## Try it:
Below is a block of records. Copy every line in it that contains the word "Kodam".

....

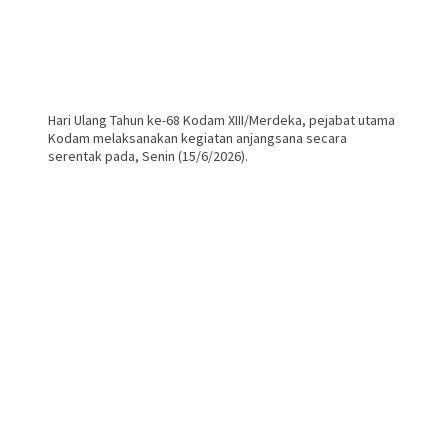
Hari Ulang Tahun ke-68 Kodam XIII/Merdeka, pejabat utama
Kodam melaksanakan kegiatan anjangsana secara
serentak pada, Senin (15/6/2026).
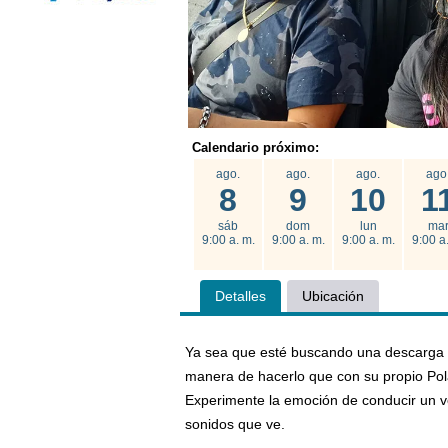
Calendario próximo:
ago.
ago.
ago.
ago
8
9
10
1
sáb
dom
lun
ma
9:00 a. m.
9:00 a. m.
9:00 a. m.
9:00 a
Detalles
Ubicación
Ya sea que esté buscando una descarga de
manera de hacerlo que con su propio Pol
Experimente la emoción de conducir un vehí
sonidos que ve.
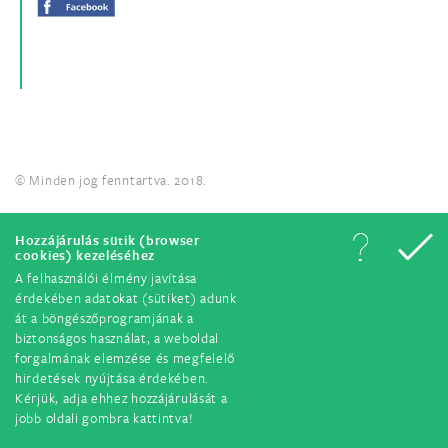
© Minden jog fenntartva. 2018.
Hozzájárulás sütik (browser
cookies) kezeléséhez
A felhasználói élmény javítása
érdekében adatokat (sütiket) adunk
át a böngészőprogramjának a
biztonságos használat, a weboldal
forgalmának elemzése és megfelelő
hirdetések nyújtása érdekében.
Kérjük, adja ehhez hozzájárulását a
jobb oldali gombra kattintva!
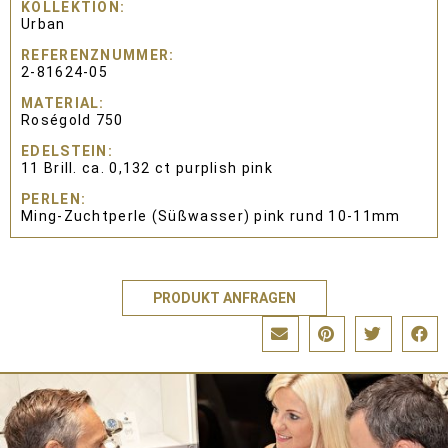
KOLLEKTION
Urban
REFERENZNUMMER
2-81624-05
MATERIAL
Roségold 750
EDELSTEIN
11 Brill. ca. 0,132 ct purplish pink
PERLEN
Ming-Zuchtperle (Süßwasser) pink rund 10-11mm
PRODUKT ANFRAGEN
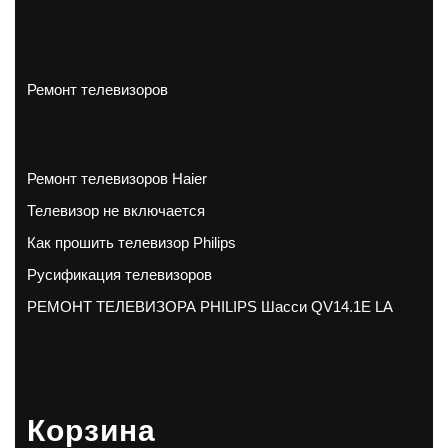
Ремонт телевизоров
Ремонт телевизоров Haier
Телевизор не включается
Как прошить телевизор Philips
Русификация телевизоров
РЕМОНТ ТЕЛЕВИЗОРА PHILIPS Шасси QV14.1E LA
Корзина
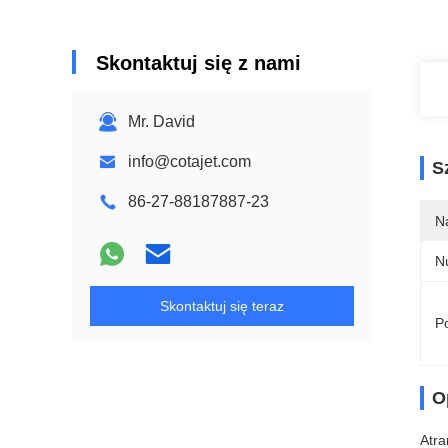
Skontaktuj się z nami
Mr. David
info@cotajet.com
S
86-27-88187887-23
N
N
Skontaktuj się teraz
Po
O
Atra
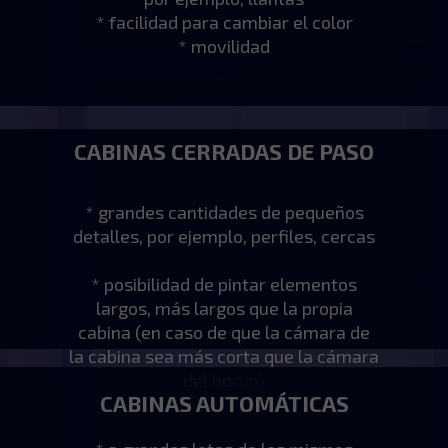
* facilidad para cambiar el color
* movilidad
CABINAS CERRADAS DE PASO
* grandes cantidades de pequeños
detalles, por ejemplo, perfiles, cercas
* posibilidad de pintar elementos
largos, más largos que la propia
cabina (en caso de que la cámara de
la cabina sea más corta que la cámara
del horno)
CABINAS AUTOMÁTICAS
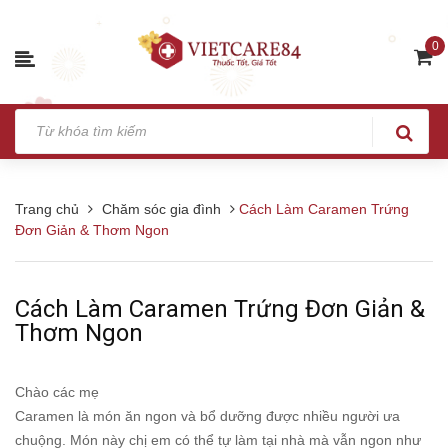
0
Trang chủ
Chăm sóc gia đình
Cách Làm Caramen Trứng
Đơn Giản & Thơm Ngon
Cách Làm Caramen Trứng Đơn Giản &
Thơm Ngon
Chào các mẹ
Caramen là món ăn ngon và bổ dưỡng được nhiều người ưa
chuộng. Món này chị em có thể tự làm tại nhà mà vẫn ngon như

....

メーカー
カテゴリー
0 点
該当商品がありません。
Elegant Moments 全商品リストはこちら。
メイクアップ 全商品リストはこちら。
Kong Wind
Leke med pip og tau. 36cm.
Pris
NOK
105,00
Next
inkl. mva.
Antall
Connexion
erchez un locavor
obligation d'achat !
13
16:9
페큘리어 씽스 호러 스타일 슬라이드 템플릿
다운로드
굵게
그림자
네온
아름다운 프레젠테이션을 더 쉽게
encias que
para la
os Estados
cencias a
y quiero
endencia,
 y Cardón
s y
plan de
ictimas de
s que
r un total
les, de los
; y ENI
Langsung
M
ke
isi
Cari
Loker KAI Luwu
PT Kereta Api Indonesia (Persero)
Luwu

....

## Finished exercise:
Hari Ulang Tahun ke-68 Kodam XIII/Merdeka, pejabat utama
Kodam melaksanakan kegiatan anjangsana secara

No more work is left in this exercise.